Haftada bir-iki gün, Beyhan Sultan, Sarayı’nın yaldızlı kubbeli, içinde esrar ve evham dolaşan, loş divanhânelerinin birinde, müzik meşkleri yapılır, narin vücudlu, ürkek edâlı, ipek şalvarlı Çerkes güzelleri, çekingen ve mütecessis hocalarının karşısına dizilirler.
Onun geçtiği eserleri, billurî sesleri ile okurlar, o yüksek kubbeleri, derin ve ilâhi terennümleriyle doldururlardı. Sonra ders bitinc,e vahşi ve güzel bir gazal sürüsü gibi, sarayın sessiz derinliklerinde kaybolurlardı.”
“Sâdullah Ağa, bir gün, hep berâber yükselen, billurî ahengin bir köşesinde, kırık bir ses, sanki, ağlayan bir nağme hisseti. Bunun sebebini bulmak için, o tarafa çevrilen nazarları, kendine bakan; baygın, şuh iki elâ gözle karşılaştı.
Bu gözlerde, müzik ile birleşerek konuşan, öyle hürmetkâr ve meftûn bir mâna, öyle ümitsiz bir iştiyak titriyordu ki, neye uğradığını şaşıran hoca, gözlerini başka tarafa çevirdi; fakat, olan olmuştu.
Genç saraylı, ümitsiz aşkını ifşâ eden gözlerini kaçırmış, hocası da, bu renkli nurlardan akan, câzip seyyâlenin büyüsünden kurtulamamıştı. Fakat, kuytu köşelerdeki sık kafesler arkasına gizlenmiş meraklı gözler, bu iki temiz ruhun da, derinliklerine nüfuz etti; sırlarını, pek çabuk ortaya attı.”
“Beyhan Sultan, Sadullah Ağa’yı, sarayından uzaklaştırdı, derslere, son verdi. Hiddetini teskin edemeyerek, Sâdullah Ağa’yı öldürtmesi için, padişaha ricâ ve ısrara başladı.
Padişah, musahibin günahsızlığına inandığı kadar, kıymetini bildiği için, kendisine yakın davranmış, fakat el altından, Sadullah Ağa’nın bir tarafa gizlenmesini emretmişti.
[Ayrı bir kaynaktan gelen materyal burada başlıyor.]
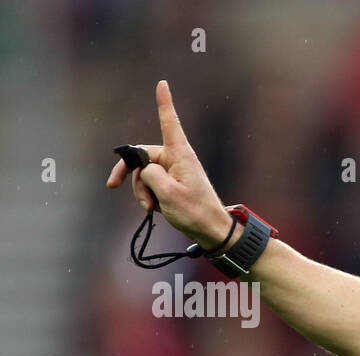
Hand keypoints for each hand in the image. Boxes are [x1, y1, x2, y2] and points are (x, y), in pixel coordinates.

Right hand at [105, 80, 236, 249]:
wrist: (211, 231)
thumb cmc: (195, 212)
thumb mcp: (167, 193)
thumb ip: (149, 175)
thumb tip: (144, 169)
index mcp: (180, 154)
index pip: (169, 123)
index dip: (164, 103)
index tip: (162, 83)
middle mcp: (176, 158)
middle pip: (141, 156)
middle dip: (129, 175)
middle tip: (112, 186)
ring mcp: (173, 172)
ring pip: (142, 174)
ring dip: (140, 191)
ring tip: (150, 207)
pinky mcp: (170, 183)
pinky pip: (149, 184)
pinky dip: (147, 196)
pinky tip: (155, 208)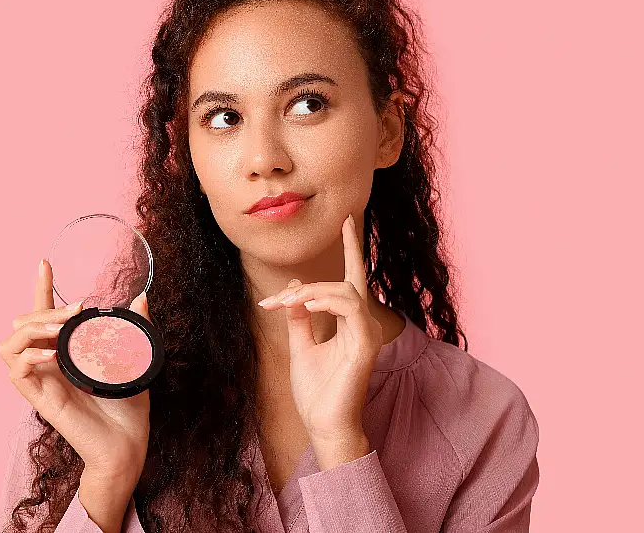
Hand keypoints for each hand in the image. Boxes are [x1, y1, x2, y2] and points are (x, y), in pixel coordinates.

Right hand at [0, 259, 151, 483]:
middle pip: (21, 324)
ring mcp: (41, 381)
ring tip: (60, 329)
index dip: (41, 288)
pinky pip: (16, 371)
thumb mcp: (134, 359)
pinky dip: (28, 355)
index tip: (45, 262)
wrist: (127, 445)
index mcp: (64, 353)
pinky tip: (51, 352)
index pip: (43, 315)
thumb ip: (135, 328)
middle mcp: (48, 364)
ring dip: (31, 329)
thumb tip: (141, 297)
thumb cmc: (127, 409)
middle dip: (42, 308)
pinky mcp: (40, 399)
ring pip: (8, 345)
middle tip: (75, 310)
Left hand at [257, 214, 381, 453]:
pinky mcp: (366, 344)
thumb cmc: (316, 391)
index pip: (353, 278)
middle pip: (348, 280)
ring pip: (346, 290)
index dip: (352, 248)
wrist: (323, 423)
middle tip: (276, 299)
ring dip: (311, 292)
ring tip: (284, 305)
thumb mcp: (300, 346)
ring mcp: (368, 333)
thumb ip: (299, 317)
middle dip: (313, 281)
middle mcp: (363, 323)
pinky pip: (350, 307)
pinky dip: (326, 301)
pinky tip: (306, 307)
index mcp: (350, 322)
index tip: (347, 220)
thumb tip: (294, 288)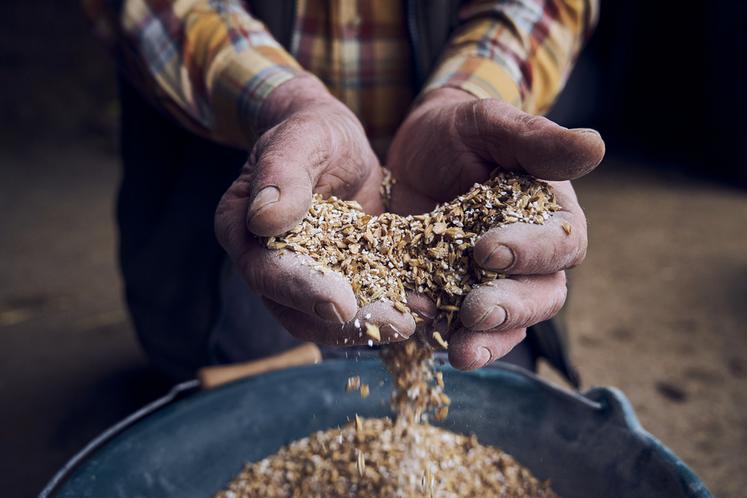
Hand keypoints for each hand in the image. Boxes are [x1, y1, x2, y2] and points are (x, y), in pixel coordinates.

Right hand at [216, 76, 415, 345]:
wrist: (335, 142)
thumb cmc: (312, 132)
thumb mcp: (301, 139)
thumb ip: (282, 174)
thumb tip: (264, 219)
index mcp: (242, 229)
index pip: (265, 271)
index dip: (302, 291)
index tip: (341, 305)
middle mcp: (267, 263)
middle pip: (297, 312)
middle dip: (346, 325)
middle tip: (396, 325)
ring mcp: (303, 279)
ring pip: (329, 321)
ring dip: (371, 327)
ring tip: (415, 322)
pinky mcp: (340, 281)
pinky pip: (360, 307)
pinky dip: (389, 312)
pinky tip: (424, 310)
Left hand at [387, 88, 604, 368]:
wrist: (414, 151)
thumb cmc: (461, 133)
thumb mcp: (490, 125)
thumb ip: (536, 140)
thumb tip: (595, 144)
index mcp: (549, 218)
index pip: (559, 245)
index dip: (530, 253)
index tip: (488, 250)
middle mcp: (529, 260)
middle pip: (540, 298)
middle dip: (510, 308)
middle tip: (475, 310)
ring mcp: (493, 284)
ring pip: (507, 326)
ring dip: (487, 342)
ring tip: (460, 353)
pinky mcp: (453, 299)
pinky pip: (458, 330)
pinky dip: (442, 336)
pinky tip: (419, 334)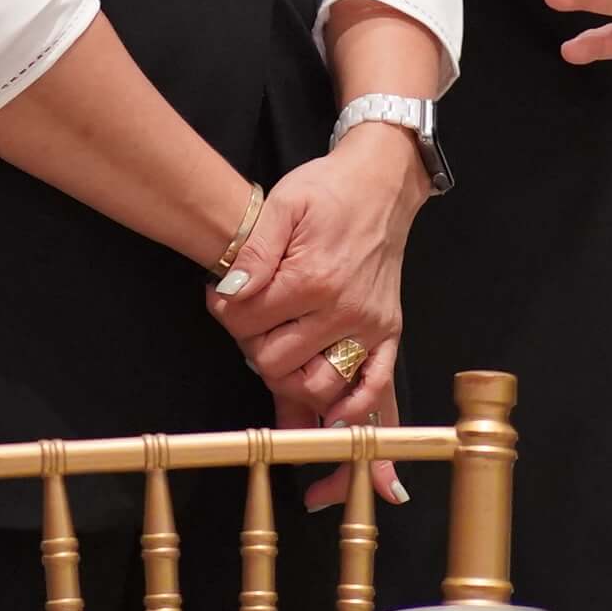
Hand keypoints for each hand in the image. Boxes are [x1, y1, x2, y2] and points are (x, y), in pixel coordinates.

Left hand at [207, 127, 425, 503]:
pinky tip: (331, 428)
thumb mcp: (283, 203)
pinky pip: (376, 389)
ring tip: (274, 358)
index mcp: (313, 278)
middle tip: (249, 324)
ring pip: (318, 387)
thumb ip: (255, 252)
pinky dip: (354, 416)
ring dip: (288, 383)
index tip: (222, 299)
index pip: (250, 323)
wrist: (382, 182)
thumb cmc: (328, 189)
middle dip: (252, 346)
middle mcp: (345, 311)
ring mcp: (370, 327)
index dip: (225, 313)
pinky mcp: (388, 333)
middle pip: (276, 363)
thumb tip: (230, 293)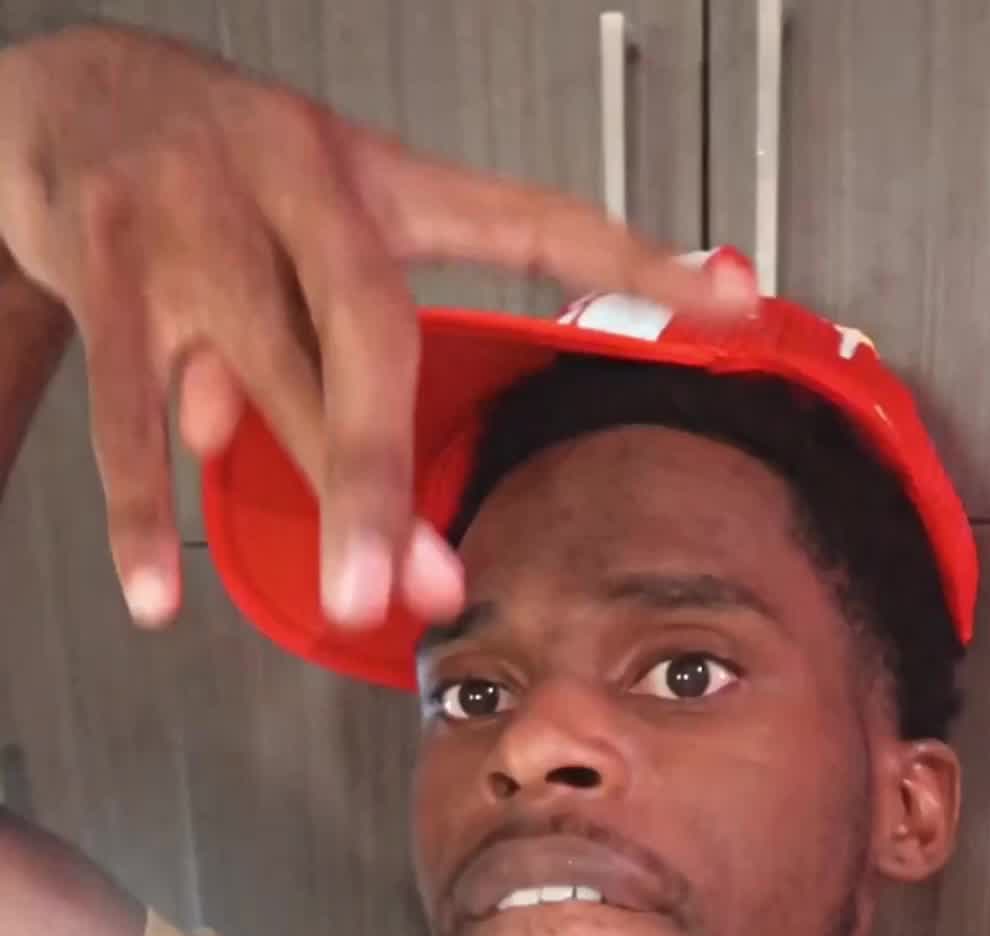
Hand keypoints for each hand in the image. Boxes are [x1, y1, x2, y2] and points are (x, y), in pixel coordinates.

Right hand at [0, 23, 755, 630]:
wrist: (67, 92)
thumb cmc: (214, 177)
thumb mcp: (305, 244)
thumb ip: (327, 367)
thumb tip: (327, 489)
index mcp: (378, 181)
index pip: (526, 215)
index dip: (631, 259)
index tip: (729, 302)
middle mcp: (301, 184)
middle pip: (374, 333)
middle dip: (403, 469)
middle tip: (435, 583)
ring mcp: (199, 216)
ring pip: (271, 372)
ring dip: (320, 494)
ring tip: (353, 596)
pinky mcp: (104, 253)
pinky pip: (128, 405)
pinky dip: (142, 509)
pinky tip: (157, 589)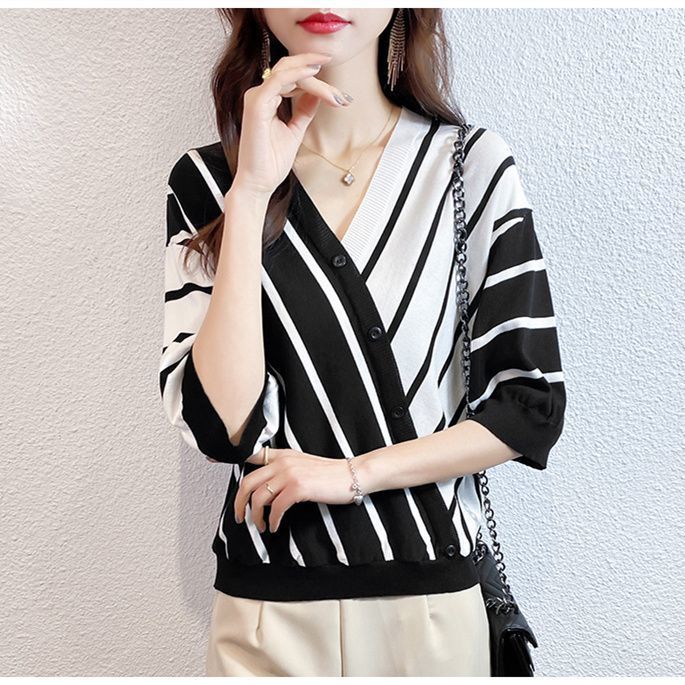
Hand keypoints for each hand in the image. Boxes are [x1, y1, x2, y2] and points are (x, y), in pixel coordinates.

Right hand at [232, 51, 352, 197]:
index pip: (290, 76)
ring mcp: (256, 98)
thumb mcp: (295, 130)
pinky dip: (297, 74)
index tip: (335, 85)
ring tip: (333, 90)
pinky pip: (277, 80)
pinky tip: (313, 74)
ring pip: (287, 73)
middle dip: (312, 64)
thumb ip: (304, 111)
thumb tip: (317, 95)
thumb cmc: (271, 162)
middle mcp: (259, 95)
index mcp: (266, 100)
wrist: (259, 183)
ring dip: (313, 78)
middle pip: (288, 68)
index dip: (313, 75)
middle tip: (333, 62)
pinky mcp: (256, 105)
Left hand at [233, 448, 356, 533]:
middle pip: (248, 482)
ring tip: (261, 526)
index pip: (251, 454)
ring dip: (256, 517)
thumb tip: (266, 486)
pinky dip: (272, 520)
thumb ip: (283, 469)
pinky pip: (276, 507)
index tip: (211, 461)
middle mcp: (282, 461)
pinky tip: (275, 526)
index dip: (228, 457)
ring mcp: (290, 473)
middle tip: (240, 517)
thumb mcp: (302, 464)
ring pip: (259, 497)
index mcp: (282, 455)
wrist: (353, 475)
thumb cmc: (329, 474)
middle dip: (239, 503)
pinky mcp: (299, 487)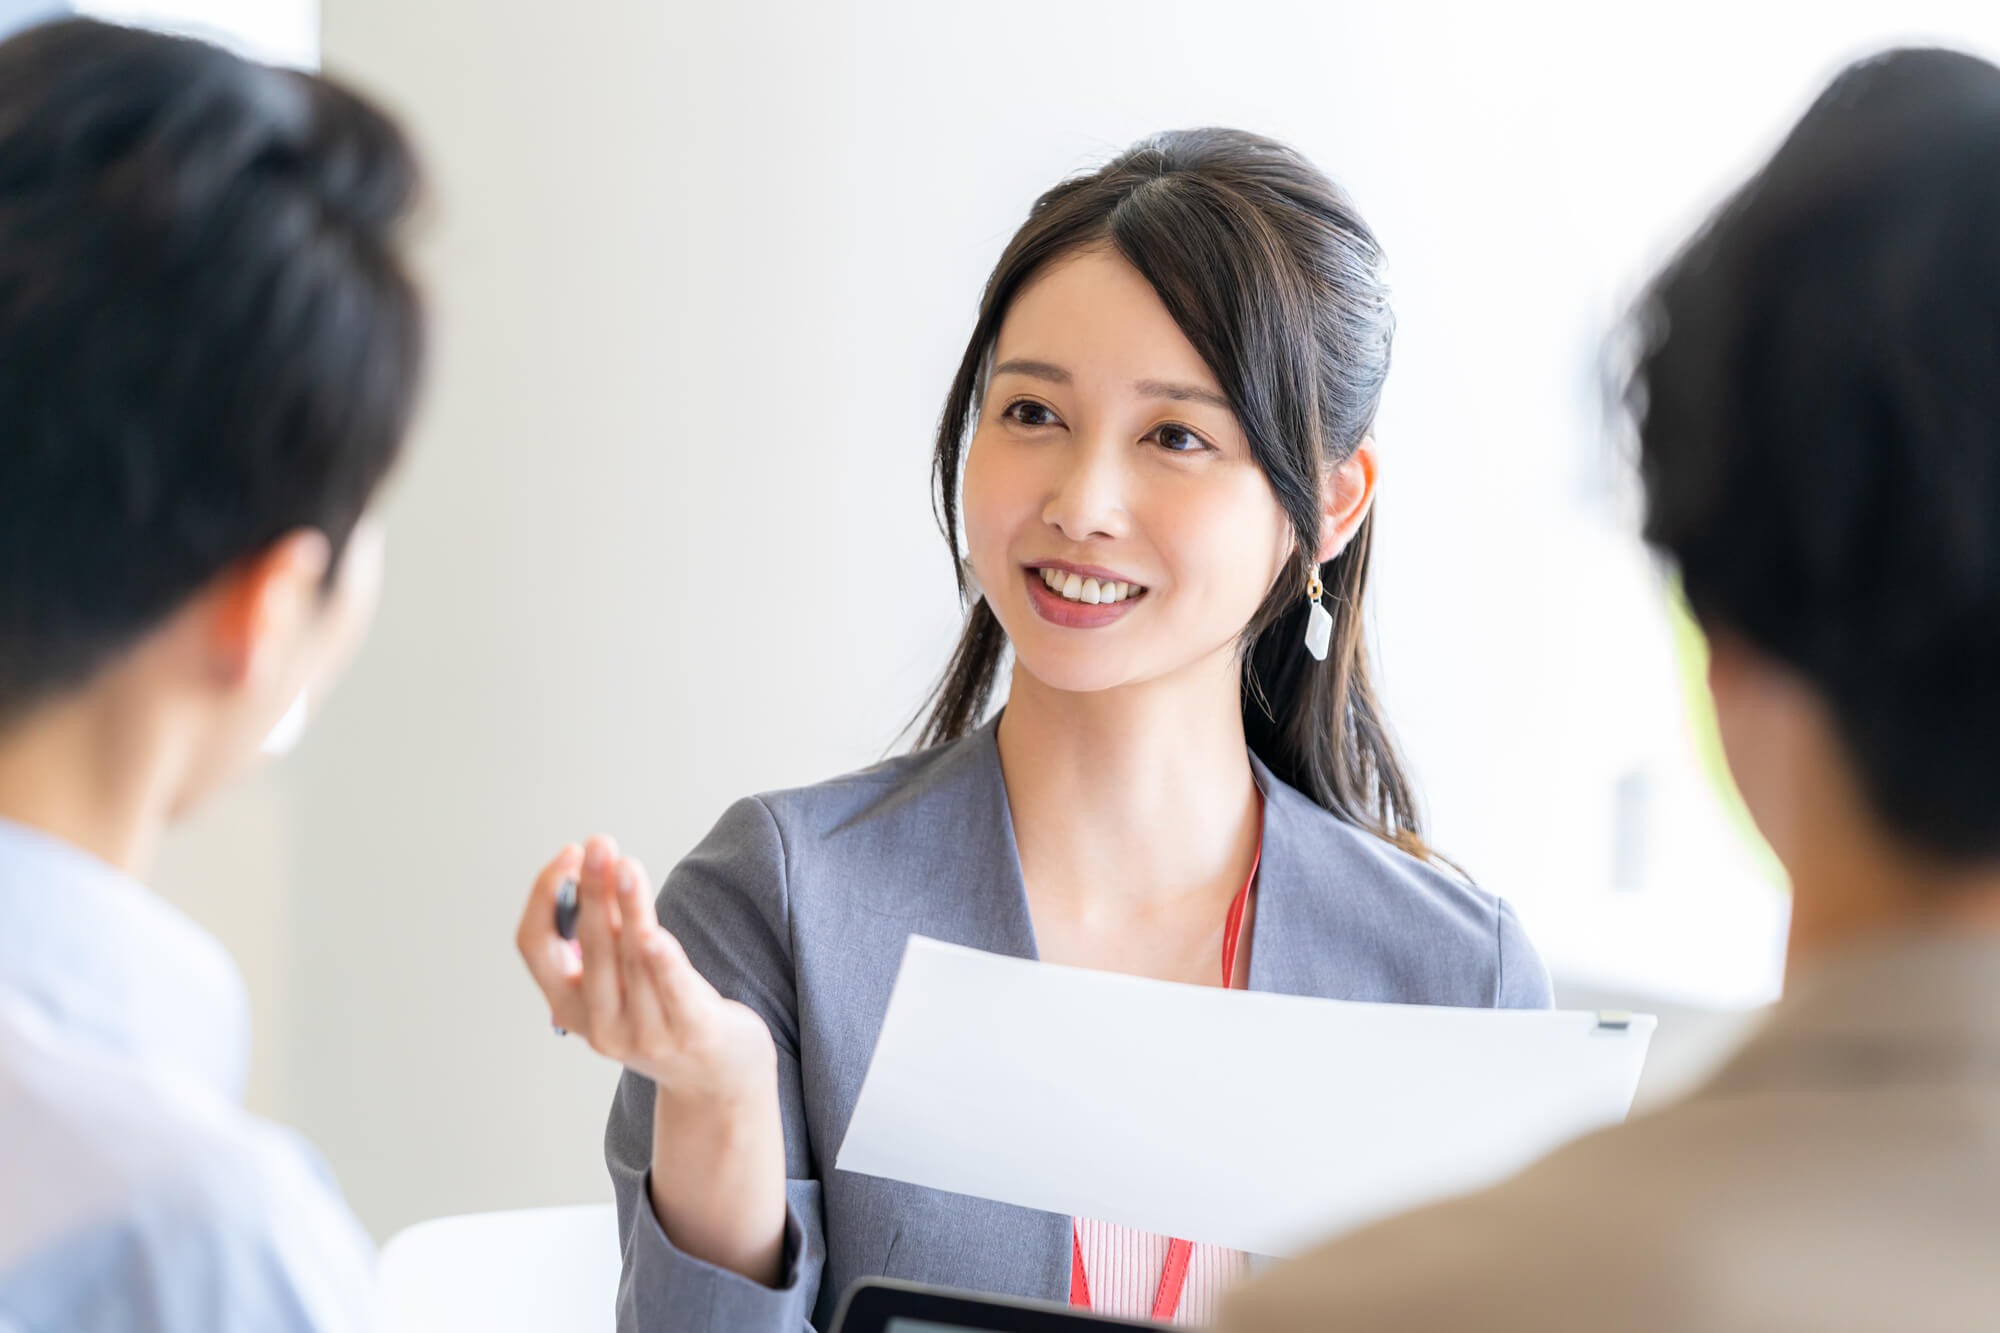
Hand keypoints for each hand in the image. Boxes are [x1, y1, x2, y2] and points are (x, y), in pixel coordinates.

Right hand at [516, 835, 776, 1108]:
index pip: (536, 946)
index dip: (545, 897)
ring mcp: (644, 1034)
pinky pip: (671, 989)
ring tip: (627, 866)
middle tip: (598, 844)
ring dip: (629, 907)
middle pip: (588, 946)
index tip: (569, 855)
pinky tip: (653, 933)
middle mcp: (599, 1025)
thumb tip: (598, 870)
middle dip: (592, 890)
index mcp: (568, 1007)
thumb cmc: (665, 1013)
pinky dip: (660, 961)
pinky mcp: (690, 1034)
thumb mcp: (621, 981)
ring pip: (631, 958)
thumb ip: (605, 938)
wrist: (717, 1079)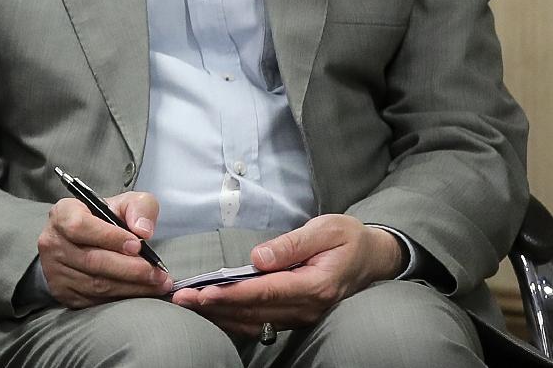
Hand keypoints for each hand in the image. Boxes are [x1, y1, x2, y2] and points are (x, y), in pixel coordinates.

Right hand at [36, 190, 173, 307]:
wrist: (84, 242)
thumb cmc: (106, 220)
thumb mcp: (124, 204)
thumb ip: (139, 208)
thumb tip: (144, 231)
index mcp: (62, 214)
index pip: (80, 226)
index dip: (110, 237)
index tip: (137, 245)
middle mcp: (53, 242)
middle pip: (92, 260)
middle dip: (130, 269)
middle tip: (158, 273)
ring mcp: (56, 271)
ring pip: (96, 284)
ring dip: (131, 287)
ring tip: (157, 284)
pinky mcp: (64, 293)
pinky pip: (96, 300)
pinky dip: (122, 298)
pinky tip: (141, 293)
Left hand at [171, 214, 404, 337]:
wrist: (373, 257)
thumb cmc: (348, 238)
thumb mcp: (326, 230)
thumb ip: (292, 244)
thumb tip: (258, 256)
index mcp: (314, 285)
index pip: (265, 292)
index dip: (231, 294)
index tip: (202, 293)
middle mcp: (307, 306)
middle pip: (253, 311)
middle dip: (214, 307)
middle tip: (179, 299)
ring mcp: (301, 314)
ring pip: (254, 321)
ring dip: (219, 315)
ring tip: (186, 305)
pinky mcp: (295, 315)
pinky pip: (261, 322)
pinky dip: (233, 318)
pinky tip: (211, 311)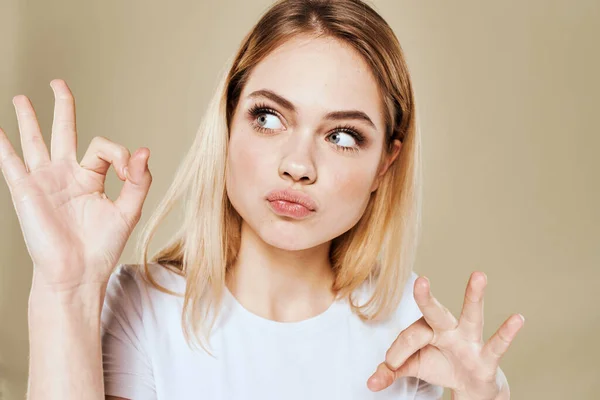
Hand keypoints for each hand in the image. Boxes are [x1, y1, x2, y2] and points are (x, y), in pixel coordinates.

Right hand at [0, 79, 151, 291]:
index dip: (121, 154)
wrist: (77, 273)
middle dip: (62, 106)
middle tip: (58, 83)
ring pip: (35, 141)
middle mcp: (66, 175)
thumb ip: (139, 181)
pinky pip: (10, 162)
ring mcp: (44, 181)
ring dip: (29, 119)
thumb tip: (144, 151)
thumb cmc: (102, 247)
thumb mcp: (128, 211)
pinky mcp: (26, 190)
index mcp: (91, 178)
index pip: (104, 148)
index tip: (128, 173)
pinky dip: (2, 145)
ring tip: (23, 97)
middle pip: (64, 131)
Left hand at [367, 272, 523, 399]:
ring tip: (479, 275)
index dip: (397, 354)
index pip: (409, 337)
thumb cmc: (439, 366)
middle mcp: (448, 329)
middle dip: (426, 298)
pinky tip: (517, 318)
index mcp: (427, 328)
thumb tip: (370, 383)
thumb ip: (391, 371)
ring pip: (470, 316)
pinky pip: (497, 345)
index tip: (391, 365)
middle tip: (420, 281)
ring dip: (474, 296)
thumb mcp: (412, 367)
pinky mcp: (486, 357)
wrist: (469, 386)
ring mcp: (469, 340)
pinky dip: (507, 333)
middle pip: (435, 312)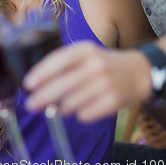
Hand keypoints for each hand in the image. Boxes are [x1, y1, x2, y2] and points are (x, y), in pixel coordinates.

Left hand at [23, 42, 152, 121]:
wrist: (137, 72)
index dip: (42, 72)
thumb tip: (37, 83)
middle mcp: (96, 65)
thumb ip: (64, 64)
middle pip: (63, 84)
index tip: (28, 84)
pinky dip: (78, 114)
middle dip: (42, 97)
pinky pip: (85, 114)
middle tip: (31, 105)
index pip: (59, 59)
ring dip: (61, 107)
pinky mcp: (113, 102)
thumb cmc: (103, 63)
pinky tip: (80, 109)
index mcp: (86, 50)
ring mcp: (106, 84)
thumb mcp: (86, 54)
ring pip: (72, 102)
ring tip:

Aradan, günler, haftalar geçti. Zavallı Sadullah Ağa, bu gizli köşede geçen, yalnız ve mahrum günlerinin eseri olan, bestelerinin birinde,
Gönlümü aşüfte kılan sevdâ senindir, sen benim
Ah benim cânım, ah cânânım, Mihriban’ım
Ah sen benimsin, sen benim!..
tehassürü ile, kendine teselli aramış, hicranını seslendirmişti. Bir Ramazan gecesi, Topkapı Sarayı’nın Hünkâr Sofası, müzik üstadlarının, sanatkâr nağmeleriyle dolup taşarken, dinleyiciler arasında bulunan Beyhan Sultan, Sâdullah Ağa’nın boş bıraktığı yeri, acı ile görmüş, teessürünü yenemeyerek, Padişah’a;
– “Ah! Aslanım Sadullah Ağa kulunuza, pek yazık oldu; yokluğu ne kadar belli oluyor.” diye teessür ve pişmanlığını izhar etmişti. Bu fırsatı bekleyen III. Selim; “Üzülmeyin hemşire, ben sizin, nadim olacağınızı bildiğim için, Sadullah’ı sakladım. Madem ki pişman oldunuz, şimdi şânınıza düşen mükâfatı, o zavallıya ihsan edin.” demişti.
Nihâyet Beyhan Sultan’ın muvaffakatiyle, güzel Çerkes kızı, baygın gözlü Mihriban, azat edilerek, bu iki meftun sanatkâr gönül, birbirleriyle birleşti.”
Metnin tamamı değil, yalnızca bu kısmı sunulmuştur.